Records from a data source>
━━━━

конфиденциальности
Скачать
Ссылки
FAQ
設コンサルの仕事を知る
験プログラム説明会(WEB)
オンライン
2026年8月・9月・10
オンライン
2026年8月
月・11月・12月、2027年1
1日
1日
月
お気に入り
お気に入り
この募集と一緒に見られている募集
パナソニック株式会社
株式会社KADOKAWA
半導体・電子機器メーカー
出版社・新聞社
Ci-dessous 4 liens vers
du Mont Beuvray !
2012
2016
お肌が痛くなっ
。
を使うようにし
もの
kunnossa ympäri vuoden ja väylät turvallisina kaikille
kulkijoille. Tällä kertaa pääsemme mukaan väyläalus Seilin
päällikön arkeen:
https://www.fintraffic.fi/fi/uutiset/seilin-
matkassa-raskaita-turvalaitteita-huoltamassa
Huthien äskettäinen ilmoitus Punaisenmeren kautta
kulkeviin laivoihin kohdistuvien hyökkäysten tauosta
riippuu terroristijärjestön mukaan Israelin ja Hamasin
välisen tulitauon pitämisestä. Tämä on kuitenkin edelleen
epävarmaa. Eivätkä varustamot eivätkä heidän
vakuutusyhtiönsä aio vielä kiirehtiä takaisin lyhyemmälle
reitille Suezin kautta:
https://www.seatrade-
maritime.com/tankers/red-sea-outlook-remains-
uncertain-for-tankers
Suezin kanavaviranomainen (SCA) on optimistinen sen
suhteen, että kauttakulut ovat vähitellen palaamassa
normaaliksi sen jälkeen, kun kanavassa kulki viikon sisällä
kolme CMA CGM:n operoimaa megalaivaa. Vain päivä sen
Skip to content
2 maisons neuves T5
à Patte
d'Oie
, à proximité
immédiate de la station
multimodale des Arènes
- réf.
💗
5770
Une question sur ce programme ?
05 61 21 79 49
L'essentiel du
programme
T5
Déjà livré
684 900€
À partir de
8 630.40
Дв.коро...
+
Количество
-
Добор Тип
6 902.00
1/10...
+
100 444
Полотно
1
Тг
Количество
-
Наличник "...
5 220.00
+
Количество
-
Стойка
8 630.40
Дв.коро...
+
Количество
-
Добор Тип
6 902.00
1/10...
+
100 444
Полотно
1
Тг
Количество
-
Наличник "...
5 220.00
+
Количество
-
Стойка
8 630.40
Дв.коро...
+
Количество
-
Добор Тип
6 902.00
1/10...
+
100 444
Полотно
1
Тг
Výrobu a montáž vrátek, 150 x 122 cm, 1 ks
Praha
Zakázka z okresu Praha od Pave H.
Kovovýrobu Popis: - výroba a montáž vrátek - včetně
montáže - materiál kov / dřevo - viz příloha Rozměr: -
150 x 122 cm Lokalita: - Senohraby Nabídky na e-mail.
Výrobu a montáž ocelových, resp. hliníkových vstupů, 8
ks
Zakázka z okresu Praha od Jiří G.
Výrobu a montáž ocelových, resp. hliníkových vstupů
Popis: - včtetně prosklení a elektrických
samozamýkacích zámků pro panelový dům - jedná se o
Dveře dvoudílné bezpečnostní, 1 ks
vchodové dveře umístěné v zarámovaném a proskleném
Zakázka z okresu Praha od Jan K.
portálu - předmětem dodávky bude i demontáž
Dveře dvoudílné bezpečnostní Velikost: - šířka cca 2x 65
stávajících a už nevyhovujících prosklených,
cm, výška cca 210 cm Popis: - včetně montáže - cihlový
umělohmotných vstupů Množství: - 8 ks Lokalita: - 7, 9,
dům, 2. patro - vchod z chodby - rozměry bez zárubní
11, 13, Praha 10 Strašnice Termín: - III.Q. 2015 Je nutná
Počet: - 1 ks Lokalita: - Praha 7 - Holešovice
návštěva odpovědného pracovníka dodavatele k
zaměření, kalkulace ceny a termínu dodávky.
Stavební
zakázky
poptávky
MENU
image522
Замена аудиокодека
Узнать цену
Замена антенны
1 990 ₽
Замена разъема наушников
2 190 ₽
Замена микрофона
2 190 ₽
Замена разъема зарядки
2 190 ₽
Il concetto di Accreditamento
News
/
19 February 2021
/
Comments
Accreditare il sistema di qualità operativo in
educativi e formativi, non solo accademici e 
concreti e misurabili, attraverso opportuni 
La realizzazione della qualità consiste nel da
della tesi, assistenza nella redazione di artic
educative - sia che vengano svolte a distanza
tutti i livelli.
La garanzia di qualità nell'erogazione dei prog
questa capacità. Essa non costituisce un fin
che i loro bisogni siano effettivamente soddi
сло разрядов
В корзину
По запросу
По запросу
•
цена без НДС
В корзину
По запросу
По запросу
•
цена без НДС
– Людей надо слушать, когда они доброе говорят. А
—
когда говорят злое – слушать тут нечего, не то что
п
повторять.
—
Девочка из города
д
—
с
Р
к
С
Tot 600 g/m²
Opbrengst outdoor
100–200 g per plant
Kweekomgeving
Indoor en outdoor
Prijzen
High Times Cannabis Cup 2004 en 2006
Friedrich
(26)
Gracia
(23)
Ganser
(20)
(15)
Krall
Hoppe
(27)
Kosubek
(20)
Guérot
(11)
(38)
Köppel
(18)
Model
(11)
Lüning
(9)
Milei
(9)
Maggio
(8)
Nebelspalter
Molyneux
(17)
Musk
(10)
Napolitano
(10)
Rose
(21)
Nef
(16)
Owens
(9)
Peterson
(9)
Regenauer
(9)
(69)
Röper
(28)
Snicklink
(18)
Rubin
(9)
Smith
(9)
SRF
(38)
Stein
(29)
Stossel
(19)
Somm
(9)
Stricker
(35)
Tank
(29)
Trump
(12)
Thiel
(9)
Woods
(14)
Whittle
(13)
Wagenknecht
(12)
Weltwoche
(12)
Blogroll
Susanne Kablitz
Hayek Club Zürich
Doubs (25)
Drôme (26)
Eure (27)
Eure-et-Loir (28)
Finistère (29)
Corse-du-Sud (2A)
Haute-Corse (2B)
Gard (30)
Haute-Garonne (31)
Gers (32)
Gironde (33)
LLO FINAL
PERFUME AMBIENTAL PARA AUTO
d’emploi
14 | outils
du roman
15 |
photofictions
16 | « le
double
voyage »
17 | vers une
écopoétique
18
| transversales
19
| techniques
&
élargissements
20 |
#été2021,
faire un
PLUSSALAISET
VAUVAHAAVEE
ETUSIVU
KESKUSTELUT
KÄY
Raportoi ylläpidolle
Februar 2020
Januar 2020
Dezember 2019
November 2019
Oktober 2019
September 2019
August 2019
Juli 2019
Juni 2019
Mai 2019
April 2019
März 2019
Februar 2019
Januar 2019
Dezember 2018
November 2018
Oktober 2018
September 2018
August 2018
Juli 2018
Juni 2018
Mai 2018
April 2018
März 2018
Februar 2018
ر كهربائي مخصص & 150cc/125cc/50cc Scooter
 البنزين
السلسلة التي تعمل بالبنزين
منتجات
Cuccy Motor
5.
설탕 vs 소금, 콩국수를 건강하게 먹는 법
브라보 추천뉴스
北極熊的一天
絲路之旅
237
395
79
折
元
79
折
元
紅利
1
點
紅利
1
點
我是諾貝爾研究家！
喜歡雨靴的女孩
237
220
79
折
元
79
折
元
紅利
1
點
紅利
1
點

━━━━

Exercise>
Every entry must be set down exactly, with nothing left out.

Answer box>
конфиденциальности
Скачать
Ссылки
FAQ
設コンサルの仕事を知る
験プログラム説明会(WEB)
オンライン
2026年8月・9月・10
オンライン
2026年8月
月・11月・12月、2027年1
1日
1日
月
お気に入り
お気に入り
この募集と一緒に見られている募集
パナソニック株式会社
株式会社KADOKAWA
半導体・電子機器メーカー
出版社・新聞社
Ci-dessous 4 liens vers
du Mont Beuvray !
2012
2016
お肌が痛くなっ
。
を使うようにし
もの
kunnossa ympäri vuoden ja väylät turvallisina kaikille
kulkijoille. Tällä kertaa pääsemme mukaan väyläalus Seilin
päällikön arkeen:
https://www.fintraffic.fi/fi/uutiset/seilin-
matkassa-raskaita-turvalaitteita-huoltamassa
Huthien äskettäinen ilmoitus Punaisenmeren kautta
kulkeviin laivoihin kohdistuvien hyökkäysten tauosta
riippuu terroristijärjestön mukaan Israelin ja Hamasin
välisen tulitauon pitämisestä. Tämä on kuitenkin edelleen
epävarmaa. Eivätkä varustamot eivätkä heidän
vakuutusyhtiönsä aio vielä kiirehtiä takaisin lyhyemmälle
reitille Suezin kautta:
https://www.seatrade-
maritime.com/tankers/red-sea-outlook-remains-
uncertain-for-tankers
Suezin kanavaviranomainen (SCA) on optimistinen sen
suhteen, että kauttakulut ovat vähitellen palaamassa
normaaliksi sen jälkeen, kun kanavassa kulki viikon sisällä
kolme CMA CGM:n operoimaa megalaivaa. Vain päivä sen
Skip to content
2 maisons neuves T5
à Patte
d'Oie
, à proximité
immédiate de la station
multimodale des Arènes
- réf.
💗
5770
Une question sur ce programme ?
05 61 21 79 49
L'essentiel du
programme
T5
Déjà livré
684 900€
À partir de
8 630.40
Дв.коро...
+
Количество
-
Добор Тип
6 902.00
1/10...
+
100 444
Полотно
1
Тг
Количество
-
Наличник "...
5 220.00
+
Количество
-
Стойка
8 630.40
Дв.коро...
+
Количество
-
Добор Тип
6 902.00
1/10...
+
100 444
Полотно
1
Тг
Количество
-
Наличник "...
5 220.00
+
Количество
-
Стойка
8 630.40
Дв.коро...
+
Количество
-
Добор Тип
6 902.00
1/10...
+
100 444
Полотно
1
Тг
Výrobu a montáž vrátek, 150 x 122 cm, 1 ks
Praha
Zakázka z okresu Praha od Pave H.
Kovovýrobu Popis: - výroba a montáž vrátek - včetně
montáže - materiál kov / dřevo - viz příloha Rozměr: -
150 x 122 cm Lokalita: - Senohraby Nabídky na e-mail.
Výrobu a montáž ocelových, resp. hliníkových vstupů, 8
ks
Zakázka z okresu Praha od Jiří G.
Výrobu a montáž ocelových, resp. hliníkových vstupů
Popis: - včtetně prosklení a elektrických
samozamýkacích zámků pro panelový dům - jedná se o
Dveře dvoudílné bezpečnostní, 1 ks
vchodové dveře umístěné v zarámovaném a proskleném
Zakázka z okresu Praha od Jan K.
portálu - předmětem dodávky bude i demontáž
Dveře dvoudílné bezpečnostní Velikost: - šířka cca 2x 65
stávajících a už nevyhovujících prosklených,
cm, výška cca 210 cm Popis: - včetně montáže - cihlový
umělohmotných vstupů Množství: - 8 ks Lokalita: - 7, 9,
dům, 2. patro - vchod z chodby - rozměry bez zárubní
11, 13, Praha 10 Strašnice Termín: - III.Q. 2015 Je nutná
Počet: - 1 ks Lokalita: - Praha 7 - Holešovice
návštěva odpovědného pracovníka dodavatele k
zaměření, kalkulace ceny a termínu dodávky.
Stavební
zakázky
poptávky
MENU
image522
Замена аудиокодека
Узнать цену
Замена антенны
1 990 ₽
Замена разъема наушников
2 190 ₽
Замена микрофона
2 190 ₽
Замена разъема зарядки
2 190 ₽
Il concetto di Accreditamento
News
/
19 February 2021
/
Comments
Accreditare il sistema di qualità operativo in
educativi e formativi, non solo accademici e 
concreti e misurabili, attraverso opportuni 
La realizzazione della qualità consiste nel da
della tesi, assistenza nella redazione di artic
educative - sia che vengano svolte a distanza
tutti i livelli.
La garanzia di qualità nell'erogazione dei prog
questa capacità. Essa non costituisce un fin
che i loro bisogni siano effettivamente soddi
сло разрядов
В корзину
По запросу
По запросу
•
цена без НДС
В корзину
По запросу
По запросу
•
цена без НДС
– Людей надо слушать, когда они доброе говорят. А
—
когда говорят злое – слушать тут нечего, не то что
п
повторять.
—
Девочка из города
д
—
с
Р
к
С
Tot 600 g/m²
Opbrengst outdoor
100–200 g per plant
Kweekomgeving
Indoor en outdoor
Prijzen
High Times Cannabis Cup 2004 en 2006
Friedrich
(26)
Gracia
(23)
Ganser
(20)
(15)
Krall
Hoppe
(27)
Kosubek
(20)
Guérot
(11)
(38)
Köppel
(18)
Model
(11)
Lüning
(9)
Milei
(9)
Maggio
(8)
Nebelspalter
Molyneux
(17)
Musk
(10)
Napolitano
(10)
Rose
(21)
Nef
(16)
Owens
(9)
Peterson
(9)
Regenauer
(9)
(69)
Röper
(28)
Snicklink
(18)
Rubin
(9)
Smith
(9)
SRF
(38)
Stein
(29)
Stossel
(19)
Somm
(9)
Stricker
(35)
Tank
(29)
Trump
(12)
Thiel
(9)
Woods
(14)
Whittle
(13)
Wagenknecht
(12)
Weltwoche
(12)
Blogroll
Susanne Kablitz
Hayek Club Zürich
Doubs (25)
Drôme (26)
Eure (27)
Eure-et-Loir (28)
Finistère (29)
Corse-du-Sud (2A)
Haute-Corse (2B)
Gard (30)
Haute-Garonne (31)
Gers (32)
Gironde (33)
LLO FINAL
PERFUME AMBIENTAL PARA AUTO
d’emploi
14 | outils
du roman
15 |
photofictions
16 | « le
double
voyage »
17 | vers une
écopoétique
18
| transversales
19
| techniques
&
élargissements
20 |
#été2021,
faire un
PLUSSALAISET
VAUVAHAAVEE
ETUSIVU
KESKUSTELUT
KÄY
Raportoi ylläpidolle
Februar 2020
Januar 2020
Dezember 2019
November 2019
Oktober 2019
September 2019
August 2019
Juli 2019
Juni 2019
Mai 2019
April 2019
März 2019
Februar 2019
Januar 2019
Dezember 2018
November 2018
Oktober 2018
September 2018
August 2018
Juli 2018
Juni 2018
Mai 2018
April 2018
März 2018
Februar 2018
ر كهربائي مخصص & 150cc/125cc/50cc Scooter
 البنزين
السلسلة التي تعمل بالبنزين
منتجات
Cuccy Motor
5.
설탕 vs 소금, 콩국수를 건강하게 먹는 법
브라보 추천뉴스
北極熊的一天
絲路之旅
237
395
79
折
元
79
折
元
紅利
1
點
紅利
1
點
我是諾貝爾研究家！
喜歡雨靴的女孩
237
220
79
折
元
79
折
元
紅利
1
點
紅利
1
點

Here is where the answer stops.